Sanofi-Aventis has begun airing short, cryptic TV spots for a Web site, SilenceYourRooster.com. The spots are about people who are being deprived of sleep. The ads end with a rooster, and the name of the Web site.

If consumers go to SilenceYourRooster.com, they will discover a Web site promoting the prescription sleep aid, Ambien. Since the TV commercial is about a condition and not a drug, it doesn't have to list the side effects, which for Ambien, are quite extensive.

The company does list the side effects on SilenceYourRooster.com, but saves money since it doesn't have to pay for precious airtime to list them. The 10 second TV ads cost a lot less than a typical 30 or 60 second commercial.

It appears to be working.

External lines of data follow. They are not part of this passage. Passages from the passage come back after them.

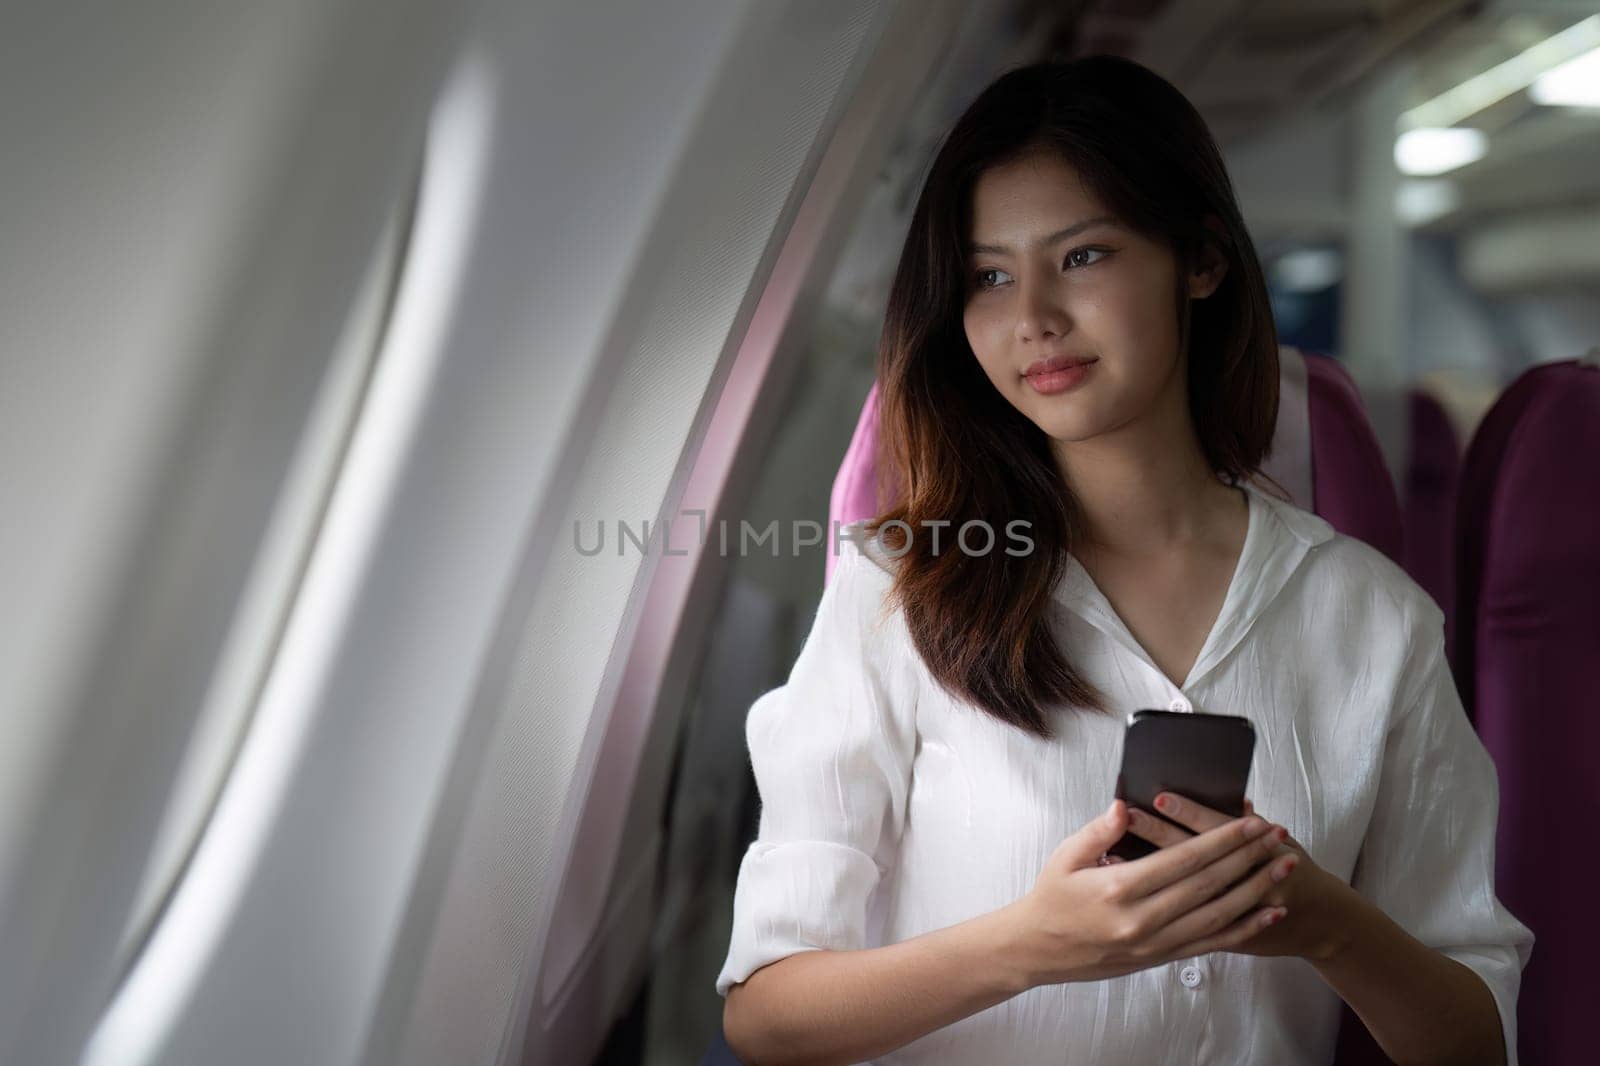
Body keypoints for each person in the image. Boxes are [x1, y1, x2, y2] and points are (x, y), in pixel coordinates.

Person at [715, 56, 1531, 1065]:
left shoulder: (1371, 618)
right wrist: (1029, 945)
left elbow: (1476, 1039)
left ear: (1200, 259)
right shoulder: (899, 591)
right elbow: (765, 1012)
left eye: (1084, 256)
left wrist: (1324, 923)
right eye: (989, 277)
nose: (1034, 320)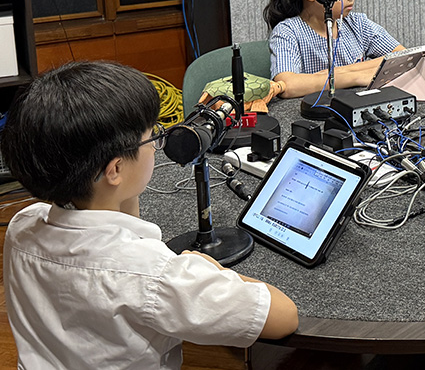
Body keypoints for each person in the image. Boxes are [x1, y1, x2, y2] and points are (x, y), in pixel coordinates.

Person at [1, 61, 299, 370]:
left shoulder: (23, 225)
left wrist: (125, 185)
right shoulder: (155, 275)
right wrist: (209, 269)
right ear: (115, 169)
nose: (158, 145)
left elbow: (123, 226)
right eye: (152, 136)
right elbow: (283, 317)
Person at [264, 0, 405, 98]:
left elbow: (404, 58)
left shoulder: (358, 24)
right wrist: (355, 76)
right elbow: (286, 85)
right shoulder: (288, 32)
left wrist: (335, 73)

In one week, the SilenceYourRooster.com TV spots drove 400,000 visitors to the Web site, according to the Wall Street Journal.

Pfizer, meanwhile, is buying TV spots to urge people who want to quit smoking to visit a Web site called mytimetoquit.com. The Web site promote's Pfizer's drug Chantix, which was approved to help smokers kick the habit.

The drug companies say they aren't trying to bend the Food and Drug Administration rules on listing side effects in advertisements. They say the Web sites are much more efficient in getting their message out, since more information can be delivered -- including information about potential side effects.